As for the static lighting, there's always Easy LED  http://starshipmodeler.biz/shop/index.cfm/product/2112_181/cool-white-easy-led---60cm.cfm (Though I'd suggest the warm white strips to replicate the incandescent bulbs used in the filming miniature - I think John only carries the cool white, but I'm not looking at my sales lists right now.)


----------



## Bernard Guignar (Sep 9, 2006)

I got the premier edition Tuesday Dec 4.  I then brought up all the 1701 club e-mail updates only to find that the picture lines for Updates 1 through 5 have been disabled  I was hoping to review the updates.


----------



## wjplenge (Apr 14, 2011)

I'm still hoping the good folks at Round 2 will put back up the missing pictures for the links in the 1st 5. Assuming the pictures still exist. I'd like to print them out for posterity's sake.


----------



## robn1 (Nov 17, 2012)

Didn't you guys save the pics?

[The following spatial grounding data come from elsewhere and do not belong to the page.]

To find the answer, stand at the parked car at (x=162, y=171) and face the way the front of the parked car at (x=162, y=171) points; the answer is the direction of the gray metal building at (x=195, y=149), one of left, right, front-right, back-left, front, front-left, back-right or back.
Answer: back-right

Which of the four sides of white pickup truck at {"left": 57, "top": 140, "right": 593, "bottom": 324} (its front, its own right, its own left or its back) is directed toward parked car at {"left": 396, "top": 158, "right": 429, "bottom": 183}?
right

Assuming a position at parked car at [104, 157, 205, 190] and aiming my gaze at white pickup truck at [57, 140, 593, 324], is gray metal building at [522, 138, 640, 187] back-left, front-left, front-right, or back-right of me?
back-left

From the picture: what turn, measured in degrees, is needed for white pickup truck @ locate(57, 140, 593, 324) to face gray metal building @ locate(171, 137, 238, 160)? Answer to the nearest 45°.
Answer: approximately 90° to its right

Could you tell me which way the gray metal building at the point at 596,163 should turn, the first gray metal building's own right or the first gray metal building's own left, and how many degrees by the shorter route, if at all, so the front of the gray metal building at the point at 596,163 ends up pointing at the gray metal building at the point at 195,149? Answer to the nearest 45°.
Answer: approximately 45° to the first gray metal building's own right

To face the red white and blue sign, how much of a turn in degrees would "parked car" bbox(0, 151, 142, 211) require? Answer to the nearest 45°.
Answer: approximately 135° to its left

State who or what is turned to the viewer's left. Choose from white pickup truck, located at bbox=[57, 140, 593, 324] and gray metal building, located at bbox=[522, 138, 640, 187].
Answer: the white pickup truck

I did


----------



## robiwon (Oct 20, 2006)

I forgot to save mine at work and they were *all* auto deleted!


----------



## wjplenge (Apr 14, 2011)

I just got back from the UPS store where I picked up my 2nd Chance Premiere edition, it was ordered on Thanksgiving morning an it arrived yesterday. The kit itself was fine except for 1 slightly off center shaft on one of the inner nacelle domes. This was the same issue I fixed with a heat gun on my standard edition kit so I'm not too concerned about it. For those tracking such things it was #290.


----------



## John Duncan (Jan 27, 2001)

Shouldn't it be possible to use light pipes to the aft end of the secondary hull? Or fiber optics? Some clear sprue pieces might get enough light back there on the sides in that cramped area.


----------



## Fozzie (May 25, 2009)

wjplenge said:


> I just got back from the UPS store where I picked up my 2nd Chance Premiere edition, it was ordered on Thanksgiving morning an it arrived yesterday. The kit itself was fine except for 1 slightly off center shaft on one of the inner nacelle domes. This was the same issue I fixed with a heat gun on my standard edition kit so I'm not too concerned about it. For those tracking such things it was #290.

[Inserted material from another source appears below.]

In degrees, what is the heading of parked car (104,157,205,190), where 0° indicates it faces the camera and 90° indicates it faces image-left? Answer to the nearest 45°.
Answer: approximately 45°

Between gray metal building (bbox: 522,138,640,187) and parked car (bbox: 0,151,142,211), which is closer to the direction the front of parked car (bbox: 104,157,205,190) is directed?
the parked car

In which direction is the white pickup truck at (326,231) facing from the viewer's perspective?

Are you sure? I have #290.


----------



## wjplenge (Apr 14, 2011)

Oops, my mistake. Didn't have my glasses on when I checked it out and misread it, it's #230.


----------



## HabuHunter32 (Aug 22, 2009)

Just ordered a second kit from Megahobby. Got to build a Doomsday Connie ya know! :thumbsup:


----------



## Trekkriffic (Mar 20, 2007)

Ordered the light kit from CultTVMAn and it arrived Saturday. Haven't had any time to open the box yet but I'm pretty excited to get it. Now just need funding to get Paulbo's PE set. I won't be getting the PE from Polar Lights though.


----------



## Trekkriffic (Mar 20, 2007)

Stopped at my LHS on the way home today and got the following Model Master paints:

1 bottle Canada Voodoo Grey (he must have had 6 bottles)
1 bottle Hellblau
1 bottle Neutral Grey
2 bottles Imperial Japanese Navy Sky Grey

I was especially glad to see he had the Voodoo Grey since I'd heard it had been discontinued.


----------



## WarpCore Breach (Apr 27, 2005)

Voodoo Grey has indeed been discontinued.

And I finally got my kit, #1102.


----------



## wjplenge (Apr 14, 2011)

LHS seems the best source for the Voodoo Grey. Though it's been a few weeks since I visited my favorite LHS they had 6 bottles left after I bought mine.


----------